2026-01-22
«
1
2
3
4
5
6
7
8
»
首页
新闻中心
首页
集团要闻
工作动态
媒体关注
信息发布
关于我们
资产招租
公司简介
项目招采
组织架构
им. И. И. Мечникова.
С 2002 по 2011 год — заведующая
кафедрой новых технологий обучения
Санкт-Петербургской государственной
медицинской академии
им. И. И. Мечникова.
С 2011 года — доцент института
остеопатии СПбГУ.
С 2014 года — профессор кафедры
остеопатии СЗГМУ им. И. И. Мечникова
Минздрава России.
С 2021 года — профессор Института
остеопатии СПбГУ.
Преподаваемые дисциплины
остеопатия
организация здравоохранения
==
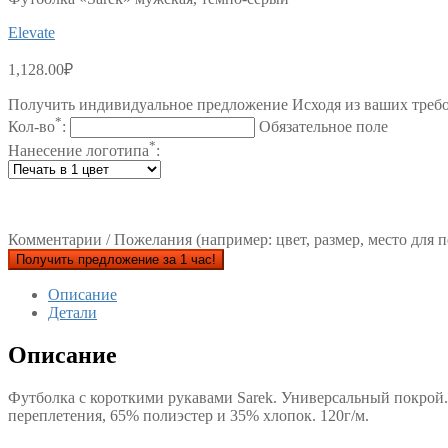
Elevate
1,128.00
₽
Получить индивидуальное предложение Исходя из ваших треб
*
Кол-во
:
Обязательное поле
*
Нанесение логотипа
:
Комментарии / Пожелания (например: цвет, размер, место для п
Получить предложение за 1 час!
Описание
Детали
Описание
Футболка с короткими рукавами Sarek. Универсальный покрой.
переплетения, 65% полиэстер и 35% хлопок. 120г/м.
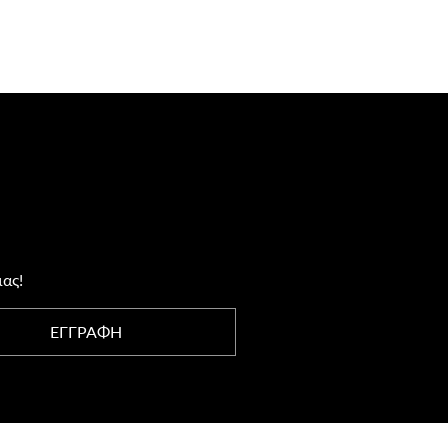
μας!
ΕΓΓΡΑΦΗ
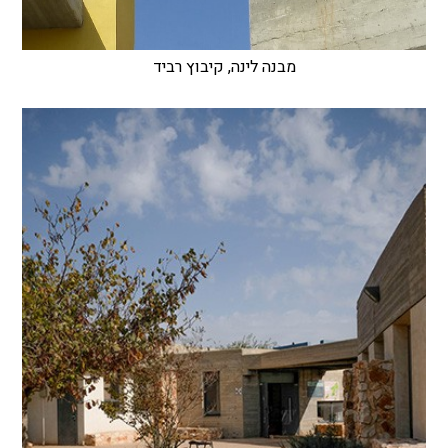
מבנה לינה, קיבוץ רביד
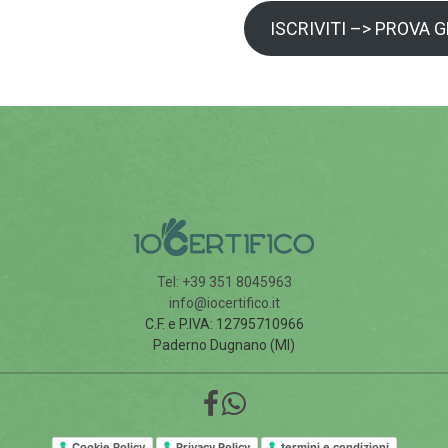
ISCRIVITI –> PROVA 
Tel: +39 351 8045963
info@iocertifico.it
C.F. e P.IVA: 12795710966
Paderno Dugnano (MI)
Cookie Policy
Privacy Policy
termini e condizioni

• **Requirement**
List each line in the rows above that contains the word "профессор".

• **Solution to this exercise**
С 2014 года — профессор кафедры
С 2021 года — профессор Института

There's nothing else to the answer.